WORK REQUIRED
Reproduce nothing beyond the line containing "to conserve critically endangered Lord". From the first line of the data below down to it, copy each line exactly, without the pictures.

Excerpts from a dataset

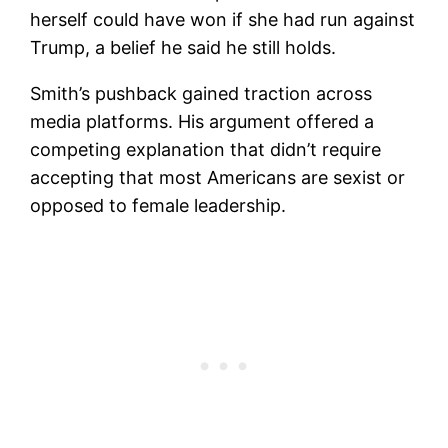
herself could have won if she had run against
Trump, a belief he said he still holds.
Smith’s pushback gained traction across
media platforms. His argument offered a
competing explanation that didn’t require
accepting that most Americans are sexist or
opposed to female leadership.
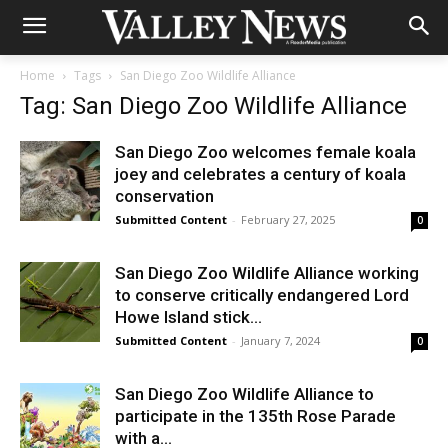
Home
Tags
San Diego Zoo Wildlife Alliance
Tag: San Diego Zoo Wildlife Alliance
San Diego Zoo welcomes female koala
joey and celebrates a century of koala
conservation
Submitted Content
-
February 27, 2025
0
San Diego Zoo Wildlife Alliance working
to conserve critically endangered Lord
Howe Island stick...
Submitted Content
-
January 7, 2024
0
San Diego Zoo Wildlife Alliance to
participate in the 135th Rose Parade
with a...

RESPONSE FOR THIS EXERCISE
herself could have won if she had run against
Trump, a belief he said he still holds.
Smith’s pushback gained traction across
media platforms. His argument offered a
competing explanation that didn’t require
accepting that most Americans are sexist or
opposed to female leadership.
Home
Tags
San Diego Zoo Wildlife Alliance
Tag: San Diego Zoo Wildlife Alliance
San Diego Zoo welcomes female koala
joey and celebrates a century of koala
conservation
Submitted Content
-
February 27, 2025
0
San Diego Zoo Wildlife Alliance working
to conserve critically endangered Lord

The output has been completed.